The US Transportation Security Administration (TSA) said on Tuesday that airport and aircraft operators will be required to improve their cybersecurity resilience. The agency said the new requirements, issued through an emergency amendment, come in response to the persistent threats against the country’s aviation sector and other critical infrastructure.
Under the new requirements, airport and aircraft operators are required to develop a plan for improving their resilience and preventing infrastructure disruption and degradation. This includes network segmentation controls and policies, access control mechanisms, incident detection and response policies and procedures, and ensuring that their systems are not left unpatched. The TSA also requires that significant cybersecurity incidents be reported to the Cybersecurity and Infrastructure Security Agency (CISA) and that a point of contact for security-related issues be designated.
The new requirements come just months after the TSA issued a directive for improving the cybersecurity of railroad operations and just days after the White House released its National Cybersecurity Strategy. The TSA said it will continue to work closely with the Department of Transportation, CISA and industry partners to strengthen the cybersecurity resilience of the nation’s critical infrastructure.
The strengthening of cybersecurity resilience in the aviation and transportation sector is a critical step in protecting the United States from cyber threats.

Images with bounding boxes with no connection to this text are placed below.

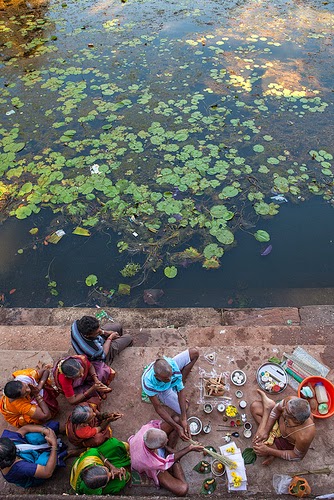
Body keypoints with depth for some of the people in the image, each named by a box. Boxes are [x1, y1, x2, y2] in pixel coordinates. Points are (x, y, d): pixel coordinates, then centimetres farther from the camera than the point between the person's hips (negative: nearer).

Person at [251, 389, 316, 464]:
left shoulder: (303, 437, -48)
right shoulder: (291, 400, -38)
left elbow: (298, 456, -23)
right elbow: (277, 409, -12)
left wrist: (269, 451, -22)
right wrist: (265, 430, -14)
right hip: (279, 420, 4)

The TSA’s new requirements help to ensure that airport and aircraft operators have the necessary protections in place to defend against potential cyberattacks.
Key Points:
- The US Transportation Security Administration (TSA) announced new requirements for airport and aircraft operators to improve their cybersecurity resilience.

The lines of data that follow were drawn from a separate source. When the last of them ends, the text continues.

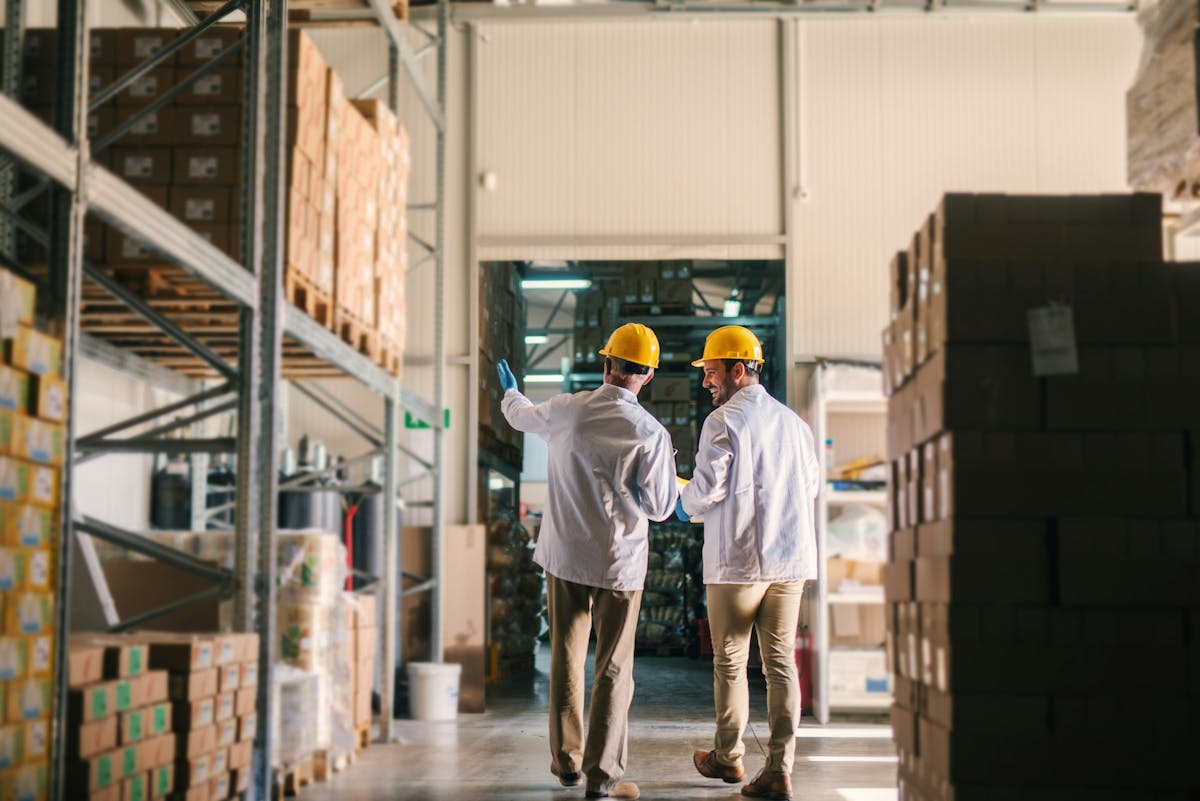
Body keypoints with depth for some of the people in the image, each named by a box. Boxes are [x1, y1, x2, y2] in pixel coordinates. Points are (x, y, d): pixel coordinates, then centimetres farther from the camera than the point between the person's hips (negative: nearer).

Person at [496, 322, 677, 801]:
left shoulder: (564, 411, -5)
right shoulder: (651, 433, -14)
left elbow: (520, 416, 19)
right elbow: (660, 508, -10)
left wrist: (510, 392, 42)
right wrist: (668, 465, 8)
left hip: (564, 557, 3)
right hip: (619, 565, -3)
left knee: (566, 660, 16)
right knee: (613, 670, 4)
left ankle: (567, 762, 26)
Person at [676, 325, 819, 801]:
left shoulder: (723, 421, -9)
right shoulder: (793, 421, 10)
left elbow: (708, 489, -13)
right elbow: (811, 485, 16)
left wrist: (685, 505, 9)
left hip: (737, 561, -5)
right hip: (790, 559, 5)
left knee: (729, 663, 10)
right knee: (781, 662, 5)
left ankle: (728, 757, 23)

- These requirements include developing a plan for improving resilience, network segmentation controls and policies, access control mechanisms, and incident detection and response policies and procedures.
- Significant cybersecurity incidents must be reported to the Cybersecurity and Infrastructure Security Agency (CISA) and a point of contact for security-related issues must be designated.
- The new requirements come just months after the TSA issued a directive for improving the cybersecurity of railroad operations and just days after the White House released its National Cybersecurity Strategy.
- The strengthening of cybersecurity resilience in the aviation and transportation sector is a critical step in protecting the United States from cyber threats.